### DIRECTIONS FOR THIS TASK
Your job is to give again, exactly and with no additions, the lines in the records below from the one with "index mcp: (83, 324)" through the one with "middle pip: (308, 83)", both included. Omit the pictures.

### Human keypoint data
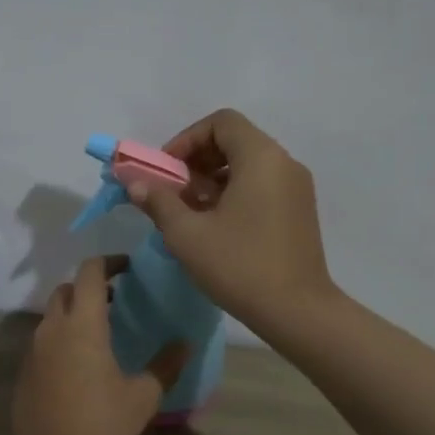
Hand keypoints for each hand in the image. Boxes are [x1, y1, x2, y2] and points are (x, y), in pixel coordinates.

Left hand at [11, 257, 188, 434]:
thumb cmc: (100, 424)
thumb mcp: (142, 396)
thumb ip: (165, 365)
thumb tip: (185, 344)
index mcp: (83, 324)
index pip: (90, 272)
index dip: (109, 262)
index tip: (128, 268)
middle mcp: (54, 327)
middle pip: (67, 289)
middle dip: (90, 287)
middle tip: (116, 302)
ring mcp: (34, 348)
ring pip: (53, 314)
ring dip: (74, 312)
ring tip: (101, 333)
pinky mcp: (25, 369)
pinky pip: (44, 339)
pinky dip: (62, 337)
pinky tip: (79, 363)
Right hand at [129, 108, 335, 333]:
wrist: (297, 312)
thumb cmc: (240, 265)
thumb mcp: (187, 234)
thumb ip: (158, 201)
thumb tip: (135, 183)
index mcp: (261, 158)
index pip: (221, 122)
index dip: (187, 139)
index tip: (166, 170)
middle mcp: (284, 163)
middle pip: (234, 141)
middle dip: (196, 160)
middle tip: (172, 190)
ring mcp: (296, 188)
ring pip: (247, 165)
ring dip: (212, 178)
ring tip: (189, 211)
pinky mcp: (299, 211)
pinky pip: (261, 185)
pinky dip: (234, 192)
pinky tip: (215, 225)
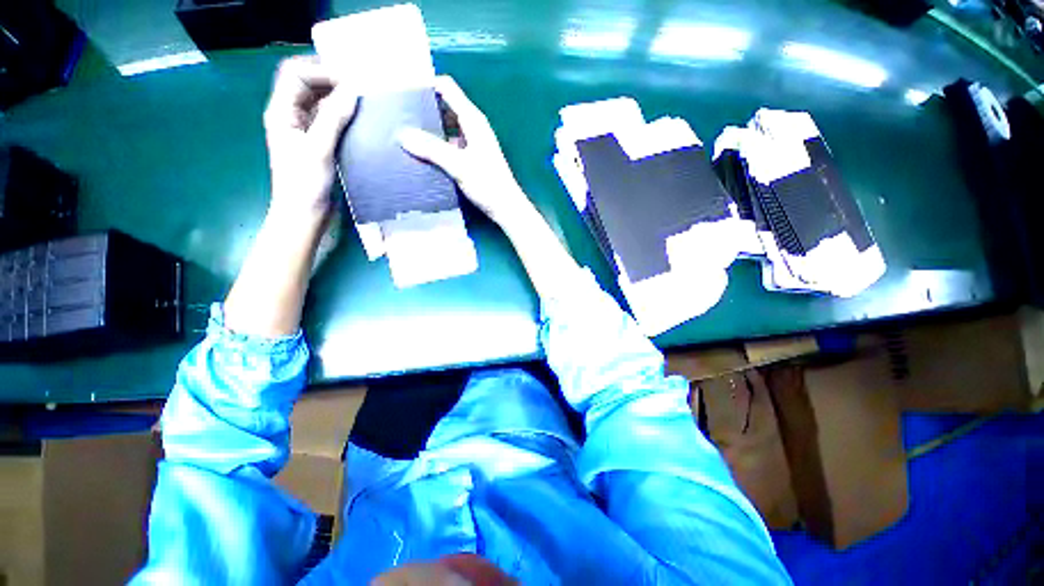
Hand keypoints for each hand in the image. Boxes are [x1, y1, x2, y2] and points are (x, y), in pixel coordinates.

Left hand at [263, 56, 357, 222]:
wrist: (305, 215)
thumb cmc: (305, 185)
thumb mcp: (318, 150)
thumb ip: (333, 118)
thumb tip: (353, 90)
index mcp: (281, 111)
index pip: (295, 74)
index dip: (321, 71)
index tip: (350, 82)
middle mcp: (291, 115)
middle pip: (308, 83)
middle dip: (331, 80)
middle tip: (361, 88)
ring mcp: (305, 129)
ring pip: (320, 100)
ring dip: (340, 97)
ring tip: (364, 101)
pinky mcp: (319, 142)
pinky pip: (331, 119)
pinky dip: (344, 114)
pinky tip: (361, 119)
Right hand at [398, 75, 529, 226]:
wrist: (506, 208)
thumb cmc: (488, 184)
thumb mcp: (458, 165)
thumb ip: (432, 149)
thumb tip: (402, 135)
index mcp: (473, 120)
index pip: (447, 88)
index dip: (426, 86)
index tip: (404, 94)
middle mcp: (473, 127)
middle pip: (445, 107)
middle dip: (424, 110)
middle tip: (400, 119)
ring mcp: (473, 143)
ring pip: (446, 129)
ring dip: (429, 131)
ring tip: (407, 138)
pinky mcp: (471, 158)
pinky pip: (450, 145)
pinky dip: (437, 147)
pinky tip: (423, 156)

--

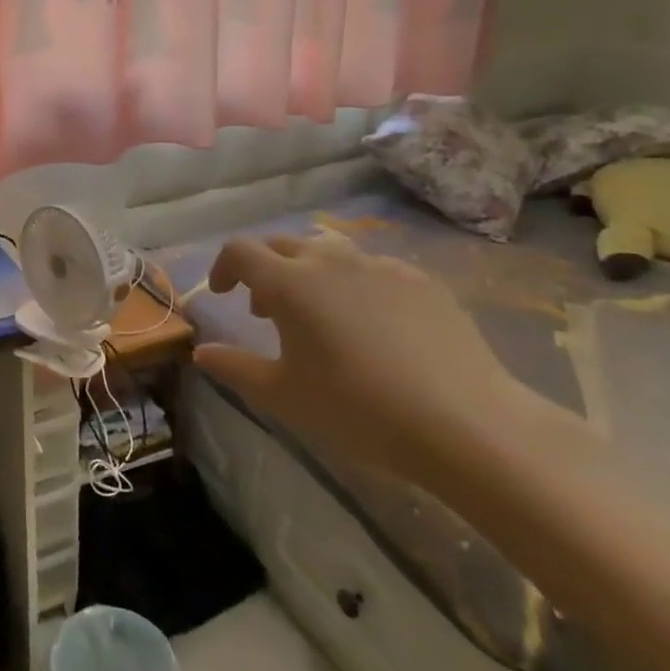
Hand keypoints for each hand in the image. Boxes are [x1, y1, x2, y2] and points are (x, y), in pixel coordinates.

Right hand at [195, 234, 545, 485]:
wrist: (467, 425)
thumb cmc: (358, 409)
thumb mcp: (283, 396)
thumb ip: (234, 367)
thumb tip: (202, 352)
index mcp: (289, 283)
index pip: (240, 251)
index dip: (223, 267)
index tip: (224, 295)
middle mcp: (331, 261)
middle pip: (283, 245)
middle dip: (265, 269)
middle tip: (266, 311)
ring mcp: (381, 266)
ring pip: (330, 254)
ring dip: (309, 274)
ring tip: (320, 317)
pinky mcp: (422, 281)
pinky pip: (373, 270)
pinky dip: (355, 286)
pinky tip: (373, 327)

### SOLUTION FOR THIS TASK
index mcp: (83, 324)
index pip: (90, 272)
index dip: (109, 262)
index tip: (128, 268)
middle mcp: (54, 327)
middle pip: (67, 289)
middle dip: (90, 287)
middle tip: (116, 302)
ring mcp: (34, 348)
ring pip: (53, 314)
ring dip: (74, 312)
ring tip: (101, 333)
pinky mcp: (25, 369)
pinky pip: (44, 339)
pinky dip: (62, 337)
pinky tip: (79, 363)
Right hand at [129, 108, 335, 333]:
wrist: (297, 312)
thumb cmc: (240, 265)
thumb mcp: (187, 234)
thumb ip: (158, 201)
thumb tip: (135, 183)
index mcp: (261, 158)
index pip: (221, 122)
index dip: (187, 139)
index tip: (166, 170)
middle mcp: (284, 163)
middle pip: (234, 141)
middle dip: (196, 160)
middle tip: (172, 190)
ring mcp: (296, 188)
ring pip: (247, 165)
ring dip: (212, 178)
ring tip: (189, 211)
pinky mcp: (299, 211)
pinky pip: (261, 185)
pinky dip: (234, 192)
pinky tip: (215, 225)
Hand keypoints for each hand in the image. Boxes are [x1, y1, x2, y2] and points are (x, y), in pixel coordinates.

Left hand at [263, 56, 357, 222]:
wrist: (305, 215)
thumb cmc: (305, 185)
thumb mcp: (318, 150)
thumb ip: (333, 118)
thumb tip: (353, 90)
index mcp: (281, 111)
index pip: (295, 74)
index dip: (321, 71)
index tip: (350, 82)
middle mcp: (291, 115)
middle pip: (308, 83)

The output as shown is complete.